Intrinsic matrix estimation data:
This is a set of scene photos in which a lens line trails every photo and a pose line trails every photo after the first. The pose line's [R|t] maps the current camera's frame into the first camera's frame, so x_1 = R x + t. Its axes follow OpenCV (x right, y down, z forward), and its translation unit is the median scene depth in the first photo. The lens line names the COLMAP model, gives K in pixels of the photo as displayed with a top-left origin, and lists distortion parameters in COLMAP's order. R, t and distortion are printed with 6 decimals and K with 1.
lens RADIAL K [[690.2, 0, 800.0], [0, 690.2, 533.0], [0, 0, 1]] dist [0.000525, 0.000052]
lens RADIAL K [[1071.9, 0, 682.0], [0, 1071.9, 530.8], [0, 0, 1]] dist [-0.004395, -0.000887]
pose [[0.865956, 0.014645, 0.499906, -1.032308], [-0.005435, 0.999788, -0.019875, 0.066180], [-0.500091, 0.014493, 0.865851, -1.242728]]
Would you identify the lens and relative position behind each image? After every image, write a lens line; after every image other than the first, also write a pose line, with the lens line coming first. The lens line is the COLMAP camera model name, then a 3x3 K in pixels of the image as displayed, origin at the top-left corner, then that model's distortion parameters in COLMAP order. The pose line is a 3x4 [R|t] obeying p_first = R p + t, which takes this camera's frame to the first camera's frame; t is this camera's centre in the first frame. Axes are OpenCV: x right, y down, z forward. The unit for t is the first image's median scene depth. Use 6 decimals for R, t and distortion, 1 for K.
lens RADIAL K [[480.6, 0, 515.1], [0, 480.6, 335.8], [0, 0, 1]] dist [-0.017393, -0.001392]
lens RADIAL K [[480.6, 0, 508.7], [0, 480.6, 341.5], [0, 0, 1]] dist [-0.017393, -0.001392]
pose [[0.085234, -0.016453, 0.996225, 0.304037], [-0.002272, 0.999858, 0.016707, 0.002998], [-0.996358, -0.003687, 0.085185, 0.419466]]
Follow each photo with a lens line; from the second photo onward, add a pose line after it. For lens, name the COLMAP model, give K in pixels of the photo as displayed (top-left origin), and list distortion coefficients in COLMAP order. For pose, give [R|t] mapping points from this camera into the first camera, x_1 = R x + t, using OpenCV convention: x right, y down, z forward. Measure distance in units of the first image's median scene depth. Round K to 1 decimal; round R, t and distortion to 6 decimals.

Assignment: How many lines of the records contain the string "frame"? Treat case as significant, and reply with only the number.

Finished task: 2